Flughafen-Eröffnung, S-Bahn-Chaos, Bundesliga-Abstieg: Die Hauptstädter ertragen den anhaltenden Spott und Hohn jedoch mit Humor.

Berlin. "So wie wir heute arbeiten, werden die Berliner morgen leben." Diese Erkenntnis durfte in der DDR nur hinter vorgehaltener Hand erzählt werden, denn dass die "Hauptstadt der DDR" mit allem an Versorgungsgütern und Dienstleistungen bedacht wurde, was die marode Wirtschaft hergab, war Staatsdoktrin und nicht infrage zu stellen. Offen hingegen können jetzt die Bundesbürger über die vielen Pannen in der Hauptstadt des vereinten Deutschlands lästern.

Seitenhiebe auf Berlin gehören spätestens seit dem Debakel um den Starttermin des Flughafens Berlin-Brandenburg zum guten Ton. Als in der amerikanischen Stadt Atlanta ein neuer Airport eingeweiht wurde, begann "Die Welt" ihren Bericht mit den Worten: "Davon kann Berlin nur träumen." Ein wenig Schadenfreude konnte sich auch das polnische Fremdenverkehrsamt nicht verkneifen. "Der neue Hauptstadt-Flughafen wurde planmäßig eröffnet. In Warschau", stichelte eine Agentur im Anschreiben zu den Presseinformationen der Tourismusförderer. Und Autor Harald Martenstein schrieb im "Zeit"-Magazin: "Der Letzte, der in Berlin korrekt ein Bauwerk errichten konnte, mit fließend Wasser und allem, war Kaiser Wilhelm."

+++ Kein TÜV: Berlin blamiert sich vor der ganzen Welt +++

Auch die regionalen Zeitungen haben Erfahrung darin, den realen Irrsinn in süffisante Schlagzeilen zu packen. Die "Berliner Morgenpost" landete nach dem Platzen des Flughafen-Termins und dem Hertha-Abstieg einen Coup mit dem Slogan: "Berlin ist, wenn man nicht mal einen Flughafen braucht, um rauszufliegen." Die "taz" lästerte: "Berlin kriegt keinen hoch."
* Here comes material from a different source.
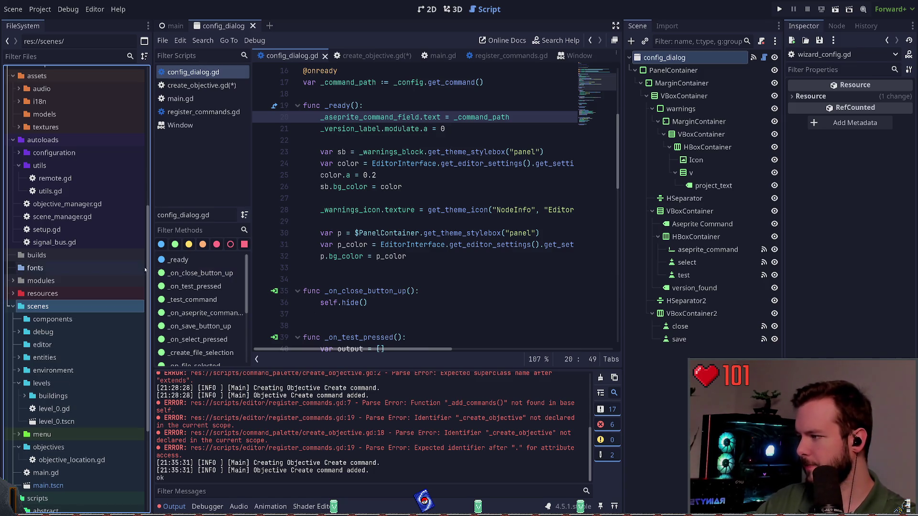
pyautogui.click(49, 346)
Apropos Fußball. Berlin ist die einzige Hauptstadt in Europa, die keinen Erstliga-Klub (mehr) hat. Irgendwas macht die "Alte Dame" falsch. "Sobald ein Spieler den Verein wechselt, stellt sich heraus, dass er sehr gut spielen kann, überall, aber nicht in Berlin", stellte Martenstein fest. Und das Lästern - neudeutsch Berlin-Bashing - treibt neue Blüten. Lautete 2009 Reinhard Mohrs Polemik gegen den Party-Tourismus noch "Ballermann an der Spree", haben jetzt die Souvenirhändler reagiert. Sie verbreiten ein Schwarz-Weiß-Porträt von Ex-DDR-Staatschef Walter Ulbricht mit dem leicht abgewandelten Zitat "Niemand hat die Absicht, einen Flughafen zu eröffnen".
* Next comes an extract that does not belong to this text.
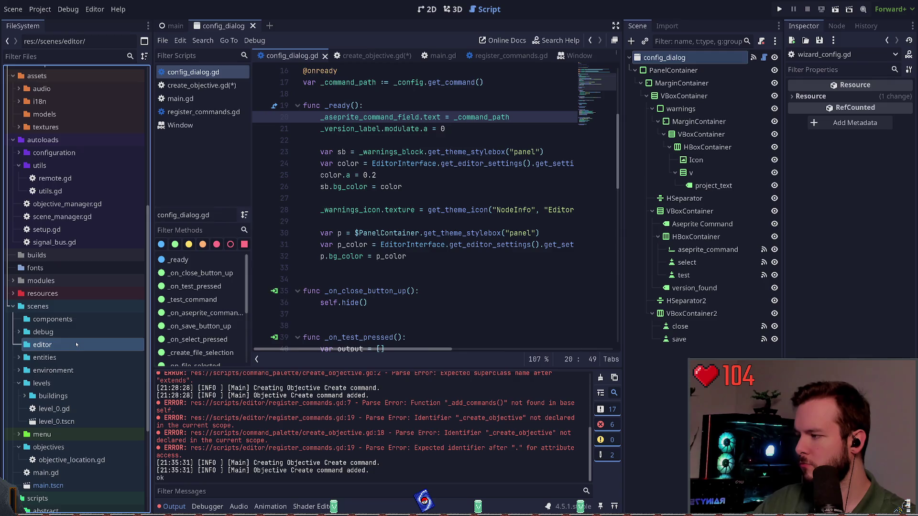
pyautogui.scroll(10, 124, 208)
Eines muss man den Berlinern dabei lassen: Humor ham se. Sie legen gern selbst den Finger in die Wunde. In der Bäckerei Morgenbrot im Stadtteil Friedrichshain hat jemand das Hauptstadtgefühl auf ein DIN-A4-Blatt gedruckt. "Berlin. Wir können alles. Außer ..." steht darauf, gefolgt von einem Flugzeug-Symbol, einem S-Bahn-Logo und dem Zeichen der Ersten Bundesliga. Verschiebung, Chaos, Abstieg.

Die Selbstironie gehört zum Lebensgefühl an der Spree wie die Berliner Schnauze. Die Frage "Hatten Sie schon mal ungeschützten Schienenersatzverkehr?", die auf das Chaos im Nahverkehr zielt, ist schon länger ein Bonmot, eine S-Bahn-Variante von "Mensch, ärgere dich nicht" gibt es im Netz. Ebenfalls ein Schmunzel-Garant: "Die vier größten Feinde der S-Bahn: Frühling, Sommer, Herbst, Winter."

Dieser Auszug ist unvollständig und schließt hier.